Unabhängig davon kann der Beschwerdebegründung auch darin nicht gefolgt werden, dass es sich bei der Frage 1 des Bürgerbegehrens um zwei voneinander zu unterscheidende Fragestellungen handele, da es sich bei den zu fällenden Bäumen und dem Uferbereich um unterschiedliche Umweltbereiche handele. Zutreffend hat das Verwaltungsgericht in dem angegriffenen Beschluss ausgeführt, beide Fragestellungen ließen sich nicht trennen.
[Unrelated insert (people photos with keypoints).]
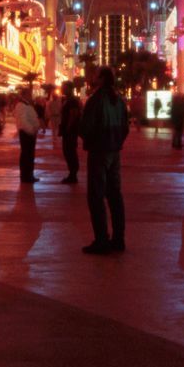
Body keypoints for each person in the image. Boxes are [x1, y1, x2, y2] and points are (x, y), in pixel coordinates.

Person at [79, 68, 128, 253]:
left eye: (96, 74)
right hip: (114, 151)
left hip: (99, 151)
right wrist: (116, 142)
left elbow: (86, 127)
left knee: (96, 195)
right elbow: (125, 127)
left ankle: (101, 239)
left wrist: (88, 139)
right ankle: (118, 239)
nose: (93, 76)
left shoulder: (96, 100)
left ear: (101, 79)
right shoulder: (119, 101)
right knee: (115, 194)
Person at [12, 88, 41, 184]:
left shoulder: (26, 105)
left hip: (29, 133)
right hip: (26, 133)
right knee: (27, 154)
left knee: (29, 154)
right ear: (24, 95)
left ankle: (29, 174)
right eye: (29, 94)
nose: (31, 96)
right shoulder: (21, 105)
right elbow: (23, 121)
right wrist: (31, 130)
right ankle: (26, 175)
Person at [58, 80, 83, 184]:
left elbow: (74, 114)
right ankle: (72, 174)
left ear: (69, 88)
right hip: (68, 131)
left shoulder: (72, 100)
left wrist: (68, 127)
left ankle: (73, 174)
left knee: (70, 152)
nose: (62, 89)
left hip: (70, 131)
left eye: (63, 87)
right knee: (68, 152)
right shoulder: (67, 99)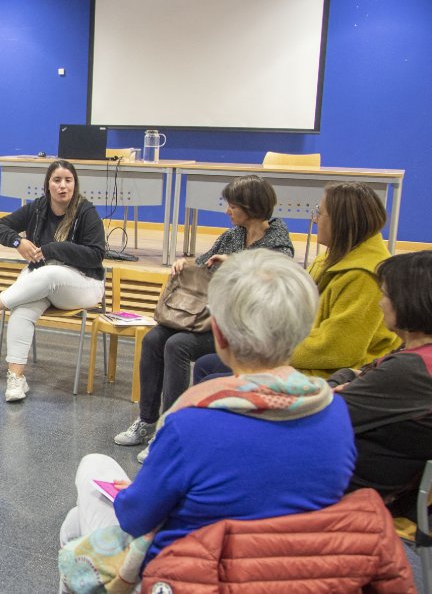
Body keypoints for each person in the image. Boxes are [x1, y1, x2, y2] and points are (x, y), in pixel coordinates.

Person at [60, 250, 355, 583]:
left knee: (91, 471)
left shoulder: (192, 422)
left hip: (195, 573)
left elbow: (135, 517)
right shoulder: (335, 413)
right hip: (288, 574)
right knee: (74, 526)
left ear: (219, 333)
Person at [113, 175, 294, 451]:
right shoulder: (232, 235)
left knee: (177, 345)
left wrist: (235, 263)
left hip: (243, 331)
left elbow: (272, 281)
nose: (227, 211)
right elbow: (202, 266)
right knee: (153, 339)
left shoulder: (278, 244)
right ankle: (147, 420)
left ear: (251, 207)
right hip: (206, 319)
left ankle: (170, 431)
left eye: (233, 206)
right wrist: (183, 265)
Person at [191, 180, 401, 383]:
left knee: (212, 379)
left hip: (330, 372)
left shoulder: (365, 276)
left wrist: (268, 353)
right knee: (205, 364)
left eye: (320, 212)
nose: (315, 220)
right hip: (300, 354)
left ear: (342, 222)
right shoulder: (329, 258)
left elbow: (337, 350)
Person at [0, 159, 106, 402]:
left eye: (68, 181)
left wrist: (53, 249)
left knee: (47, 274)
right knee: (22, 309)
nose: (62, 186)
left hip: (84, 284)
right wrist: (18, 242)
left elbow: (95, 255)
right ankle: (16, 379)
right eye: (57, 180)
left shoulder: (86, 212)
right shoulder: (38, 208)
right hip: (46, 283)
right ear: (47, 185)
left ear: (75, 184)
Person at [329, 250, 432, 522]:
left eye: (385, 295)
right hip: (380, 474)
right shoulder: (416, 354)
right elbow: (357, 372)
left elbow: (325, 413)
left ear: (409, 301)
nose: (380, 303)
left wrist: (343, 381)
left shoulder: (410, 369)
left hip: (356, 484)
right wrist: (347, 377)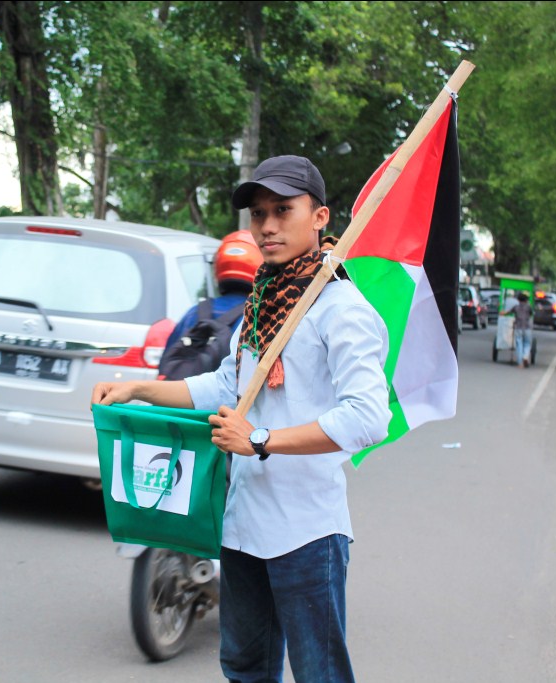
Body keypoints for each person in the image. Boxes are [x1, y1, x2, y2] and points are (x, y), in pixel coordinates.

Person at [93, 154, 391, 683]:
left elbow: (368, 418)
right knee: (245, 669)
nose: (268, 226)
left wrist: (258, 439)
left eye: (283, 210)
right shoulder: (262, 303)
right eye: (258, 214)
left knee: (320, 673)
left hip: (307, 531)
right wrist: (140, 388)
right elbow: (227, 387)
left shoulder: (343, 309)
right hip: (243, 527)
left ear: (320, 218)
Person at [158, 230, 262, 378]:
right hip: (225, 400)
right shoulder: (259, 318)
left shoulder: (194, 313)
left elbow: (166, 362)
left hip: (181, 397)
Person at [505, 292, 534, 367]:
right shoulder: (528, 307)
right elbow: (531, 314)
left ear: (518, 300)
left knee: (519, 344)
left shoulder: (516, 307)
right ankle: (525, 357)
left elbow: (508, 312)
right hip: (527, 327)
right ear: (526, 300)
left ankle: (520, 362)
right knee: (527, 344)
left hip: (518, 327)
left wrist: (503, 313)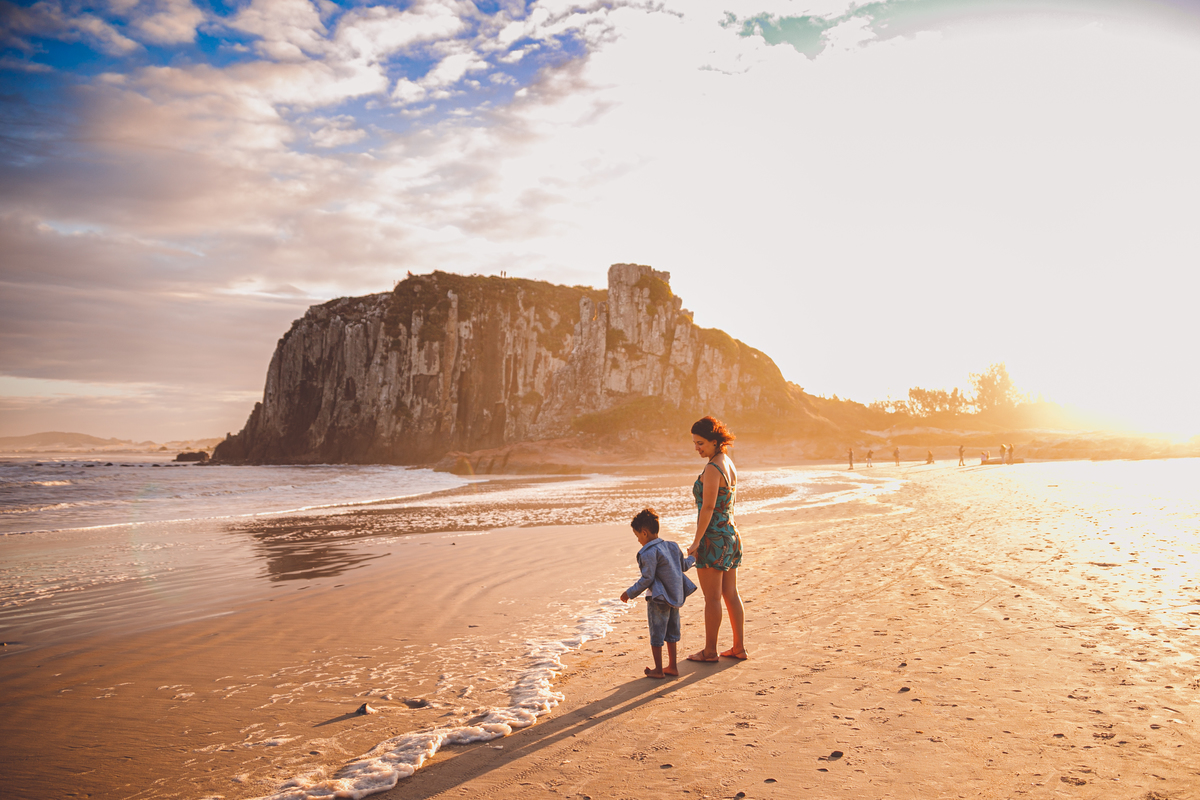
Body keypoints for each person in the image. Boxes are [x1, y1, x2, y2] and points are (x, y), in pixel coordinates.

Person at [686, 416, 747, 662]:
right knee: (731, 594)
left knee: (712, 598)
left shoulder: (712, 468)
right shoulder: (727, 463)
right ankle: (738, 647)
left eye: (700, 443)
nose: (697, 448)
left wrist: (696, 541)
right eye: (694, 443)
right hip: (731, 535)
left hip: (714, 538)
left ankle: (710, 651)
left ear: (714, 441)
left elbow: (708, 508)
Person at [621, 508, 696, 679]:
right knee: (671, 633)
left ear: (645, 533)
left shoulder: (648, 552)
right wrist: (693, 558)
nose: (638, 540)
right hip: (674, 597)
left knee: (657, 633)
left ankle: (659, 669)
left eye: (637, 536)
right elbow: (683, 566)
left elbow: (647, 579)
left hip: (658, 599)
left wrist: (629, 592)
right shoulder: (672, 546)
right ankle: (673, 667)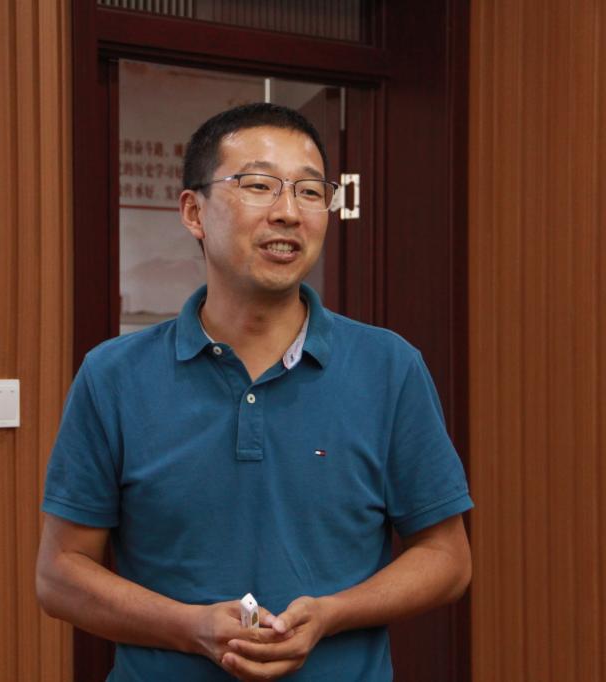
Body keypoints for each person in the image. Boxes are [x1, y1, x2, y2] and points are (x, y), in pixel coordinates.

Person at [36, 103, 473, 681]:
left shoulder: (390, 367)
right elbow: (60, 573)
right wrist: (189, 627)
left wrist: (332, 614)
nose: (288, 212)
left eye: (310, 192)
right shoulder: (112, 376)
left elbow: (447, 558)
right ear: (194, 211)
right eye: (259, 185)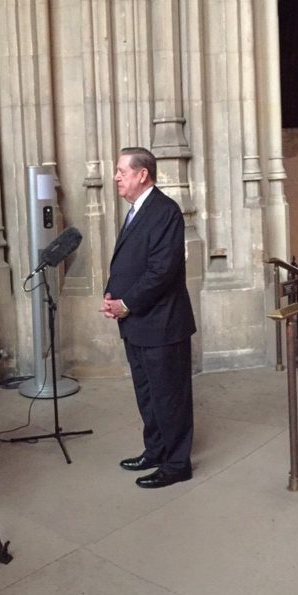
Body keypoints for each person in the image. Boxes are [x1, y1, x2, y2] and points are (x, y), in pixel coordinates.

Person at [101, 147, 196, 489]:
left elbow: (162, 271)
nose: (116, 177)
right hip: (138, 322)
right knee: (147, 393)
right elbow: (130, 262)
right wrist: (112, 296)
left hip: (163, 323)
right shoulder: (136, 211)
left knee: (170, 395)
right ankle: (155, 450)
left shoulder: (165, 210)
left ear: (142, 174)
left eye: (121, 171)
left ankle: (176, 464)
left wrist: (126, 302)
Dem schließt sich der Senat insbesondere auch deshalb an, weil sich ein Teil der zu fällenden Bäume im Uferbereich befindet und sich das Bürgerbegehren auch auf die Veränderung der Vegetation im Uferbereich bezieht und auch damit auf die Veränderung des Beschlusses der Stadtverordnetenversammlung vom 01. September 2011 zielt.

5

Die in zweiter Instanz entstandenen Kosten haben die Antragsteller zu tragen, weil ihre Beschwerde erfolglos bleibt (§ 154 Abs. 2 VwGO).

6

Den Streitwert setzt der Senat auf die Hälfte des vom Verwaltungsgericht auf 2.500,- € gesetzten Wertes fest (§§ 47 Abs. 1 und 2, 52, 53 GKG), da die Beschwerde nur einen Teil des angefochtenen Beschlusses betrifft.

7

Dieser Beschluss ist unanfechtbar (§ 152 Abs. 1 VwGO, §§ 66 Abs. 3 S. 3, 68 Abs. 1 S. 5 GKG).